Transcribe the data word for word from its first line up to and including the line that contains "List each element's", and leave the pictures out of your answer.
▽
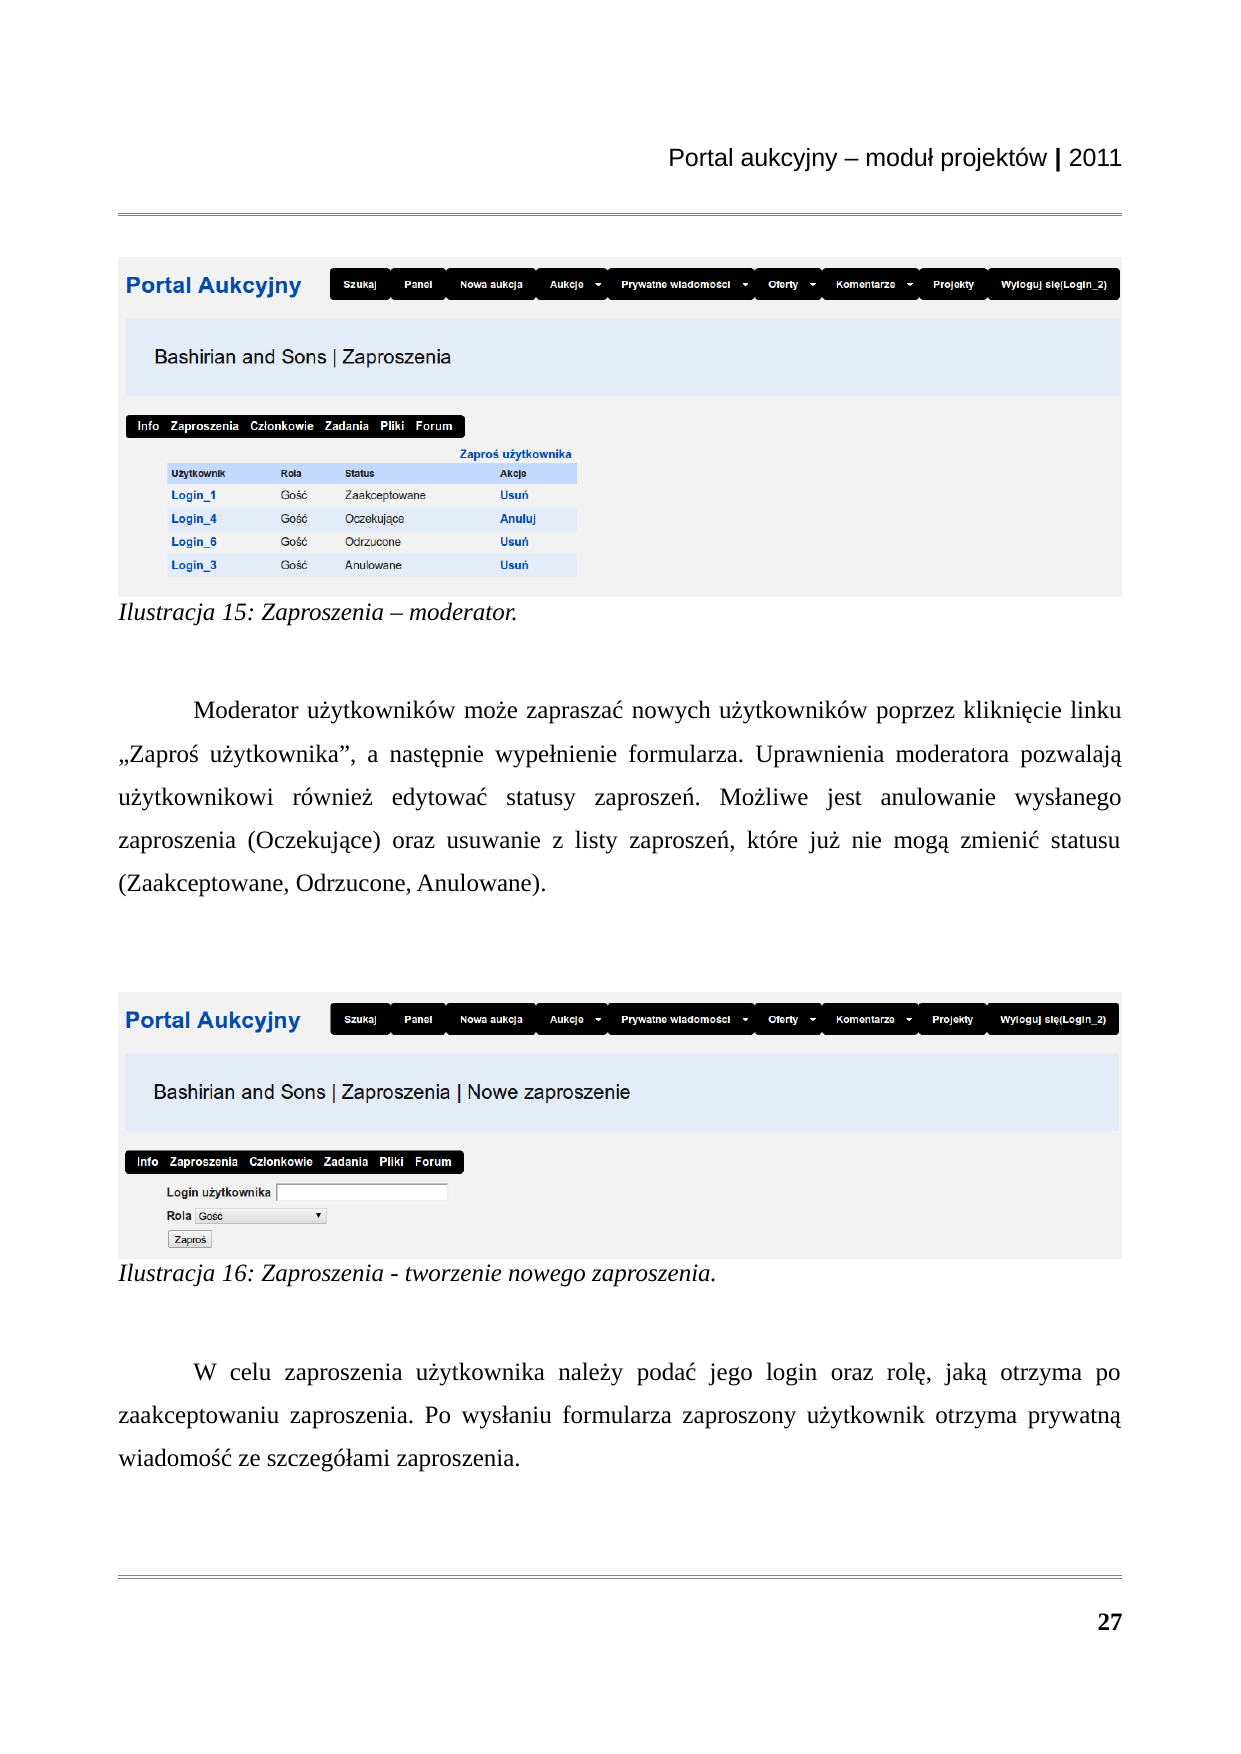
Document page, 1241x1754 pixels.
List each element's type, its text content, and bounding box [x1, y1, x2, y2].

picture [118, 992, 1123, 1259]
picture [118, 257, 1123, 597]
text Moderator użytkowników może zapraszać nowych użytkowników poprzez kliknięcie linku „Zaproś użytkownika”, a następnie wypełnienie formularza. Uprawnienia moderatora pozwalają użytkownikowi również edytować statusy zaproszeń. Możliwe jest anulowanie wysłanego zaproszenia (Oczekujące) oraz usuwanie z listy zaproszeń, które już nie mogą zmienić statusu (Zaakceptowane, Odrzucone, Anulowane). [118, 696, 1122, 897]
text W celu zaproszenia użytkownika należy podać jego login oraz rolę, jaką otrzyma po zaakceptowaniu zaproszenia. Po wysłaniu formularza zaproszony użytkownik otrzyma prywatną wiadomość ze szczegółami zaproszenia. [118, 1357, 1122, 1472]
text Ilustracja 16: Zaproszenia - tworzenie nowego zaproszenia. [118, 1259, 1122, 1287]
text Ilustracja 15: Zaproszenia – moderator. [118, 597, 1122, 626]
△
TASK OUTPUT:
Document page, 1241x1754 pixels.
List each element's type, its text content, and bounding box [x1, y1, x2, y2].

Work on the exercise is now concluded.